RECORDS FOR THIS EXERCISE
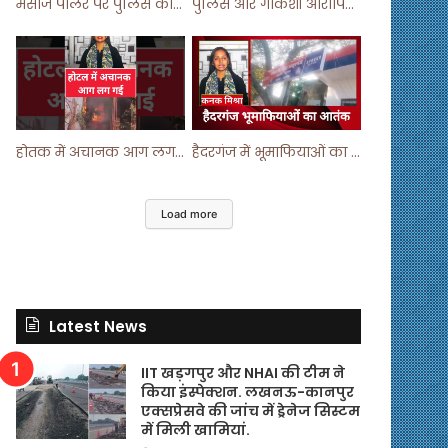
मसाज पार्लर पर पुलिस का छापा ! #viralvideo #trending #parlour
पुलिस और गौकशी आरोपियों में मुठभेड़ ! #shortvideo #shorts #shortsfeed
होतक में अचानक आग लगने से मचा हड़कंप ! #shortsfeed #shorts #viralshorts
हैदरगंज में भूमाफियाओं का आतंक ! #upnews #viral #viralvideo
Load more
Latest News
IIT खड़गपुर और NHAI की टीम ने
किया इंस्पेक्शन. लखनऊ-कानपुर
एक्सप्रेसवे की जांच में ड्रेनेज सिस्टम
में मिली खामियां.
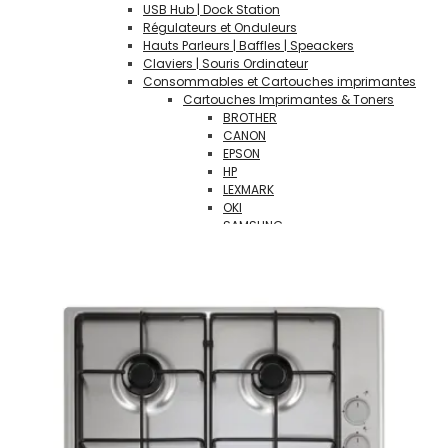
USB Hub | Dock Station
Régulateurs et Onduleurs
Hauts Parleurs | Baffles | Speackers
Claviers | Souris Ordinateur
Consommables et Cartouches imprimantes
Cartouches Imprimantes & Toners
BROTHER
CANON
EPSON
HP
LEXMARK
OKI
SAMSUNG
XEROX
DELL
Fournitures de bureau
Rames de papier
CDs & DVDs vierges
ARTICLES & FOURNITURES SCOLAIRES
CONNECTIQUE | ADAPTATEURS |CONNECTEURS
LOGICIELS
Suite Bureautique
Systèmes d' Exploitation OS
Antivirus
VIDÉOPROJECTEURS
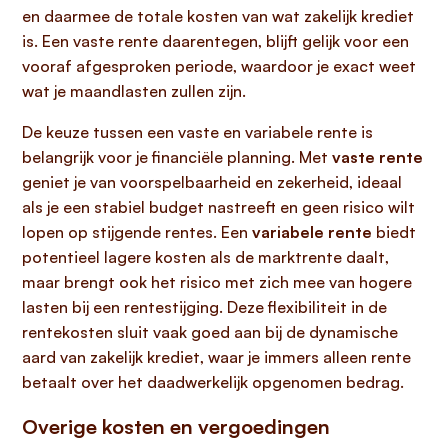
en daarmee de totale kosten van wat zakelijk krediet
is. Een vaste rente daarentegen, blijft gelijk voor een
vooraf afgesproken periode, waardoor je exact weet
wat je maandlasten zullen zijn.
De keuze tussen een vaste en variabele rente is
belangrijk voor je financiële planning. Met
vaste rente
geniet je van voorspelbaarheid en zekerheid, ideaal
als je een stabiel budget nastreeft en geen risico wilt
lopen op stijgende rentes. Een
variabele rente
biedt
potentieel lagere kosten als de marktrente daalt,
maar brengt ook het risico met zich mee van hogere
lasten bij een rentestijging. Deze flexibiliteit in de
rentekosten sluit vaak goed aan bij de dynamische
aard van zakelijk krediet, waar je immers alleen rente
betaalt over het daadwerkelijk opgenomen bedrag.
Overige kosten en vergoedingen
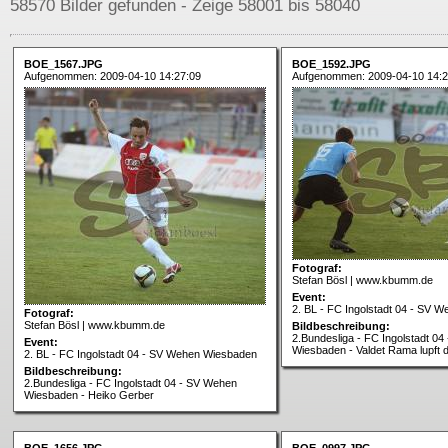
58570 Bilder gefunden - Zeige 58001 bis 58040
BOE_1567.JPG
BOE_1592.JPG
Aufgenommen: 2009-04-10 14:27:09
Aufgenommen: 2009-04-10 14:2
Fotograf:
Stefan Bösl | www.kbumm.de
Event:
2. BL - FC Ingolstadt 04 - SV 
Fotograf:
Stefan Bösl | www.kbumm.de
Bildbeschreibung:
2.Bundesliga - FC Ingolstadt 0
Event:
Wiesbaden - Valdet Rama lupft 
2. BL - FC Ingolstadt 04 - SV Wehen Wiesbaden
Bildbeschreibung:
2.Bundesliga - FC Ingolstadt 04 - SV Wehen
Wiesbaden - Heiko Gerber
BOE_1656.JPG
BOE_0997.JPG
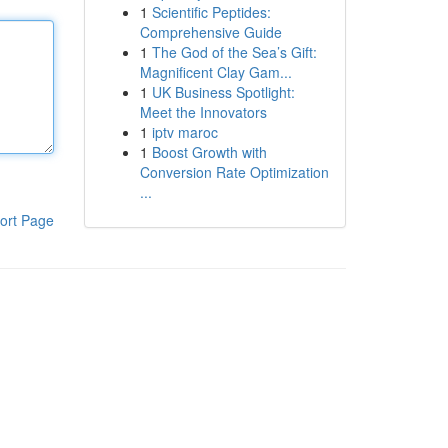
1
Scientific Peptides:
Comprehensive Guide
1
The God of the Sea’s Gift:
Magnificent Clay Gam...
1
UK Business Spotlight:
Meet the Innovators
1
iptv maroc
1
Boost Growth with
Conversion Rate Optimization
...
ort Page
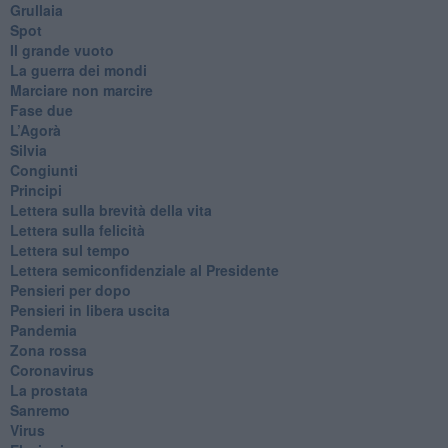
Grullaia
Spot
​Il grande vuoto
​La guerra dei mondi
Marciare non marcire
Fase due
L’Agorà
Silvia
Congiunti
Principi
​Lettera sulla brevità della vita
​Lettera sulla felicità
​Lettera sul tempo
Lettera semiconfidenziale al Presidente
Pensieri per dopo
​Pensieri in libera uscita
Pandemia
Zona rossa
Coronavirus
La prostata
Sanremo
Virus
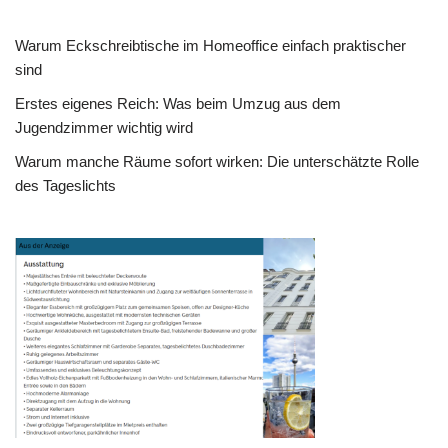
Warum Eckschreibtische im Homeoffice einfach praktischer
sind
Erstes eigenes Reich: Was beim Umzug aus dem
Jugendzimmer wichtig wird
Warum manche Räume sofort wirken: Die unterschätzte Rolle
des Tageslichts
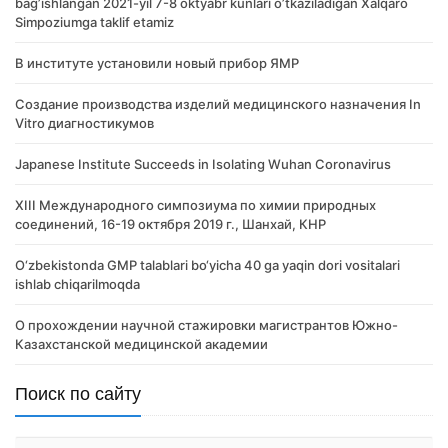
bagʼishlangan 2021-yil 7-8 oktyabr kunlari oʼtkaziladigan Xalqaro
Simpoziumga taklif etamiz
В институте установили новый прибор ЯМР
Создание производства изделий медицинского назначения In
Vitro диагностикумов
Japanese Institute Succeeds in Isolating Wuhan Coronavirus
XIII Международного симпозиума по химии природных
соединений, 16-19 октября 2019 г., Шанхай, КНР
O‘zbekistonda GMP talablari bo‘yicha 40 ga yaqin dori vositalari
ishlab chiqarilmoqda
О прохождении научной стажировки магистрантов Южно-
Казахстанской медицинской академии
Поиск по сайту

WHAT NEEDS TO BE DONE
Write out only the lines from the line containing "Erstes eigenes Reich: Was beim Umzug aus dem" through the end of the material above, both end lines included. Pictures are not written out.

EXERCISE OUTPUT
Erstes eigenes Reich: Was beim Umzug aus dem
Jugendzimmer wichtig wird
Warum manche Räume sofort wirken: Die unterschätzte Rolle
des Tageslichts
bagʼishlangan 2021-yil 7-8 oktyabr kunlari oʼtkaziladigan Xalqaro
Simpoziumga taklif etamiz
В институте установили новый прибор ЯМР
Создание производства изделий медицинского назначения In
Vitro диагностикумов
Japanese Institute Succeeds in Isolating Wuhan Coronavirus
XIII Международного симпозиума по химии природных
соединений, 16-19 октября 2019 г., Шанхай, КНР
O‘zbekistonda GMP talablari bo‘yicha 40 ga yaqin dori vositalari
ishlab chiqarilmoqda
О прохождении научной стажировки магистрантов Южно-
Казахстанской медицинской академии
Поиск по сайту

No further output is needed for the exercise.